What a lot of hassle

ecbThe Troika has once again come out to play. This time, Cyprus has become the latest victim of a political tide sweeping Europe, obsessed with teaching peripheral Europe a lesson in how to “live within its means”.

The Cypriot banking system is in peril. It suffered huge losses on its vast holdings of Greek Government Debt during the restructuring. Furthermore, with its high exposure to Greece’s ailing economy along with a property bubble that is slowly but surely deflating, it is small wonder that Cyprus has survived up until now. Paul Krugman’s recent dubbing of Cyprus’ economy as “The Sum of All FUBAR” (F***ed up beyond all reason/recognition/repair), is a crude yet alarmingly pertinent assessment of matters.

Cyprus needs to raise €5.8bn before Monday in order to secure a €10bn loan from the EU. Otherwise, the European Central Bank’s Emergency Liquidity Assistance, the life-support to the illiquid, but solvent, main Cypriot banks, will be cut off. In this case, Cyprus could not survive within the Euro.

The future of the Eurozone, though fragile, has faced tougher tests in its recent history, and passed. No one could have envisaged Europe stumbling at the small hurdle of bailing out an economy that represents only 0.2% of Eurozone GDP (approximately €17bn).

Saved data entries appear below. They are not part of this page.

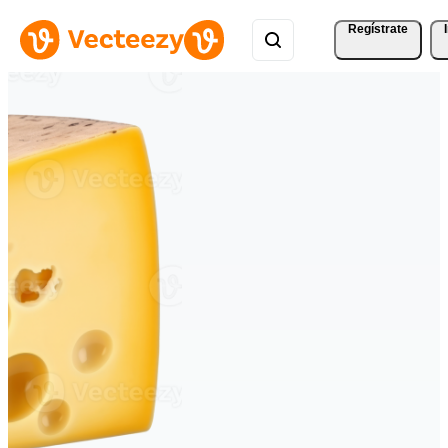
Regístrate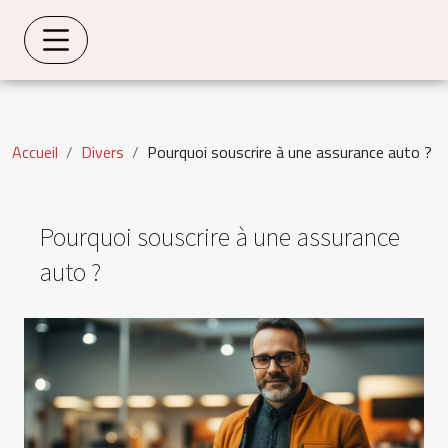
Accueil
Divers
Pourquoi souscrire à une assurance auto ?
Pourquoi souscrire à une assurance
auto ?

Economically, the bailout is insignificant in magnitude. The implications of the bailout, however, appear to be the worry, particularly for Germany. Cyprus’ growth strategy was based, in part, on its status as an offshore financial centre. The balance sheets of Cyprus’ banks soared, ballooning to 800% of GDP in 2011, as money piled into this offshore haven. Accusations abound of Russian money laundering. The Cypriot Government denies this, yet something is not quite right. Cyprus is the largest investor in Russia, and in 2011 Cyprus-based businesses invested around €61bn in Russia alone, four times the size of Cypriot GDP.

Germany is simply refusing to fully bailout the rich Russians with taxpayers’ hard earned money. Instead, it has demanded that Cyprus coughs up 30% of its GDP up front, in cash, within a week.

Deciding on the best bailout strategy has not been easy. The original master plan: to levy a tax of at least 6.75% on all insured Cypriot bank deposits (under €100k), rising to 9.99% for uninsured deposits. The EU’s bailout conditions were unanimously rejected in Parliament on Tuesday, sending politicians back to the drawing board, and banks into a panicked frenzy. Banks have remained shut to prevent a run on the banks, and are not due to open until Tuesday.

Some have suggested tinkering with the proposed savings levy. For example, making those with deposits over €100,000 bare the brunt of the tax, to spare those for whom the levy would be unbearable. In fact, such a deal was initially proposed by the Eurozone, which had agreed to spare small savers and enact a significant haircut of 15.6% on the assets of foreign oligarchs and tycoons. Astonishingly this was rejected by Cypriot leader Nicos Anastasiades, who had hoped to cling on to an unsustainable and out dated banking model.

Other more nuanced alterations to the bailout package have been proposed. Felix Salmon, a finance blogger at Reuters, has suggested that insured deposits go untouched, whilst uninsured deposits are transformed into interest-bearing bank Certificates of Deposits (CDs), with the option of differing maturity dates. This would effectively ‘lock-in’ that particular source of bank funding for years to come, whilst ensuring the owners of these CDs hold freely tradable and liquid assets.

This is perhaps a moral issue, yet one that is still structured and debated within the narrow framework set out by the EU and which will doom Cyprus to years of recession and low-growth. Financial commentators may ponder various technicalities, involving ingenious methods of how best to administer the harsh terms of the bailout package. Yet ultimately, they are superficial in nature and do not offer a solution to the Eurozone’s systemic faults. There is a piece of the jigsaw puzzle missing, and that is political solidarity amongst Eurozone members. Without it, a partial breakup is inevitable.

Across the border, things are looking up for Turkish-administered Northern Cyprus. Though ‘poorer’ than its Greek-Cypriot counterparts, having been isolated from European markets during the ‘boom’ years, it has posted an average growth rate of nearly 4% since 2010, and is riding high on a wave of economic growth created by the Turkish economy, which has fared relatively well since the onset of the global financial crisis.

No doubt Turkish-Cypriots have experienced very tough times since the Cyprus’ divide in 1974, and still have a long way to go to meet the living standards of Greek-Cypriots. However it is on an upward path, aided by its receipt of constant and unwavering support from ‘big brother’ Turkey. In stark contrast the Republic of Cyprus’ historical ally, Greece, can itself be classified as “FUBAR” and its European ‘family’ has been found missing when most needed. Greek-Cypriots are now looking on with a sense of ‘what would have been’ had the small island not joined the Euro nearly six years ago.